On the other hand, there can be disadvantages to markets with combinatorial outcomes. First, trader attention and liquidity may be severely fractured, since there are nearly limitless things to bet on.

Second, and perhaps more troublesome, running an auctioneer with combinatorial outcomes is computationally intractable (specifically, NP-hard, or as hard as solving SAT) and running a market maker is even harder (specifically, #P-hard, as hard as counting SAT), meaning that the amount of time needed to run is proportional to the number of outcomes, exponential in the number of objects.

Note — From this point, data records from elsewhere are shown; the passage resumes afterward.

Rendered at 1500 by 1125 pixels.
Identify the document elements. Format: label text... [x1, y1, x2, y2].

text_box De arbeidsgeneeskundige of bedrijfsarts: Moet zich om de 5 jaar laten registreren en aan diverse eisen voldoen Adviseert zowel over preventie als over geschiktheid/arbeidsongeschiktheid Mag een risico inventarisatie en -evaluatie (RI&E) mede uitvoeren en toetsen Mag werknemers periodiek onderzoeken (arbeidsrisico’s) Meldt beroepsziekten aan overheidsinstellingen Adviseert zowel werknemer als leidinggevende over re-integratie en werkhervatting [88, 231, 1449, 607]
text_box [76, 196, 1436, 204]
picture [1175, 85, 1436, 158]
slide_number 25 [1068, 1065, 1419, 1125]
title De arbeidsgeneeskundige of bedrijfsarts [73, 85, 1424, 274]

It gets worse. Even if we place strict limits on what types of bets traders can make, the market may still be infeasible to run. For example, even if all bets are pairwise, like “Horse B will finish ahead of horse D”, the auctioneer and market maker problems for permutation betting remain NP-hard and #P-hard, respectively. Likewise, Boolean betting remains hard even if the most complicated bet allowed is joining two events, like “E will happen and F will not” [see Chen et al. and Fortnow et al.].

How to build one

Now for some good news: in some cases, fast algorithms are possible. If all bets are subset bets of the form “Horse A will finish in position 1,2, or 10″ or “Horse B,C, or E will finish in position 3″, then permutation betting with an auctioneer is feasible (using a combination of linear programming and maximum matching), even though the corresponding market maker problem is #P-hard. If all bets are of the form “Team B will advance to round k”, tournament betting with a market maker is feasible (using Bayesian network inference). Taxonomy betting with a market maker is feasible (using dynamic programming).

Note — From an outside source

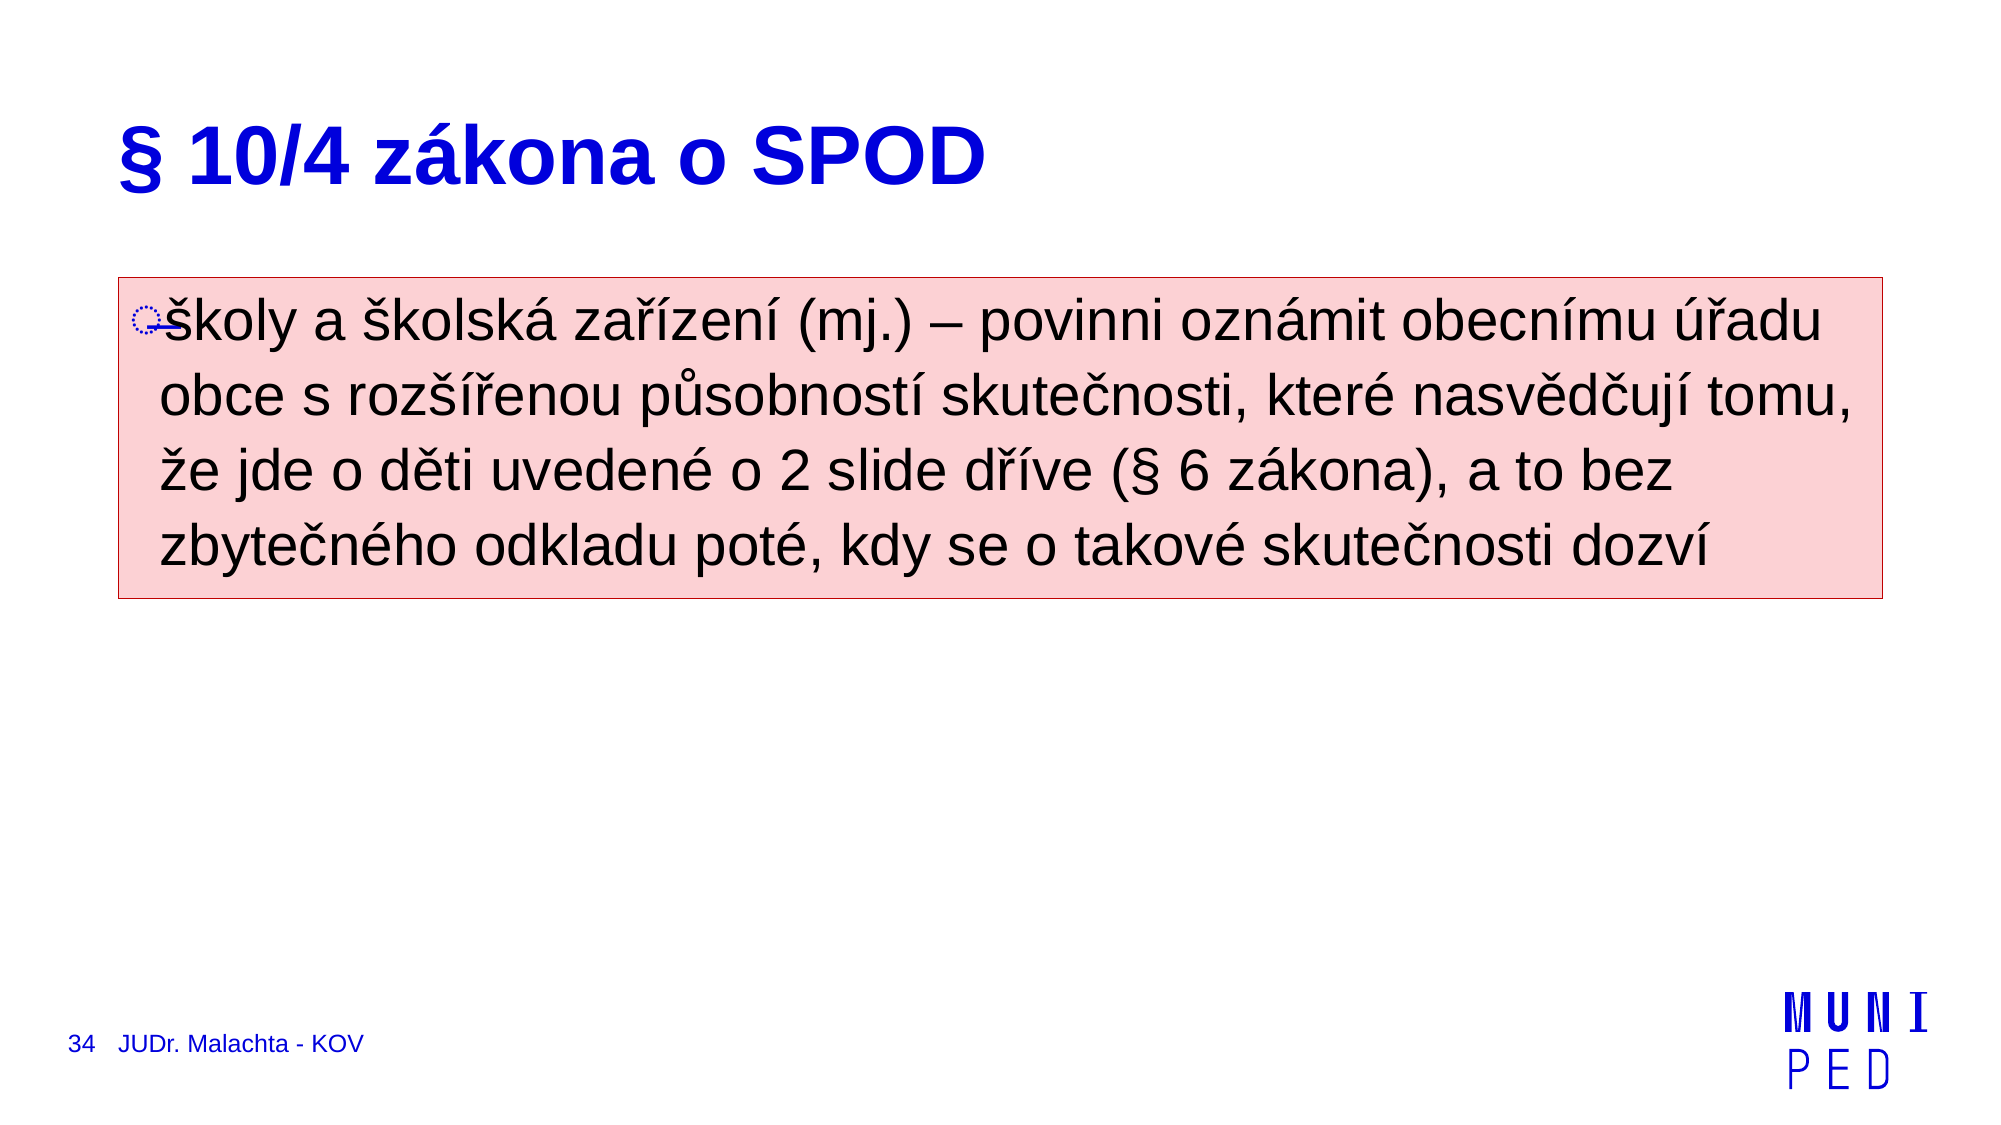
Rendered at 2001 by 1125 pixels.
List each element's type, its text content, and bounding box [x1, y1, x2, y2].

Finally, even better news: fast market maker approximation algorithms are not only possible and practical, they work without limiting what people can bet on, fulfilling the almost magical promise I made at the outset of constructing any bet you can imagine on the fly. Approximation works because people like to bet on things that have a decent chance of happening, say between a 1% and 99% chance. Standard sampling algorithms, including importance sampling and MCMC, are good at approximating prices for such reasonable events. For the extreme (e.g., 1-in-a-billion) events, sampling may fail, so the market maker will have to round off in its own favor to be safe.

Wrapping up, in my mind, the best way to implement a combinatorial-outcome prediction market is as follows:

• Use a market maker. Without one, traders are unlikely to find each other in the sea of choices. Specifically, use Hanson’s LMSR market maker.
• Use an approximation algorithm for pricing. Importance sampling seems to work well. MCMC is another possibility. See Appendix A of this paper.
• The interface is absolutely key, and the aspect I’m least qualified to opine on. I think Predictalot, WeatherBill, Yoopick, and WhenWillWeMove point in the right direction.

2010 Update: Predictalot is our first pass at carrying through on this vision of how to build a combinatorial prediction market. In building it, we learned a great deal already, for example that sampling is much much trickier than I had initially imagined, and that it’s easy to accidentally create arbitrage loopholes if you’re not extremely careful with the math.

I glossed over a number of details. For example, care must be taken for the market maker to always round approximations in its own favor to avoid opening itself up to arbitrage attacks. Another difficulty is how to implement smart accounting to allow traders maximum leverage when they place many interrelated bets. The assumption that traders could lose all their bets is far too conservative — they might have bets that provably cannot simultaneously lose — but may serve as a reasonable starting point in practice.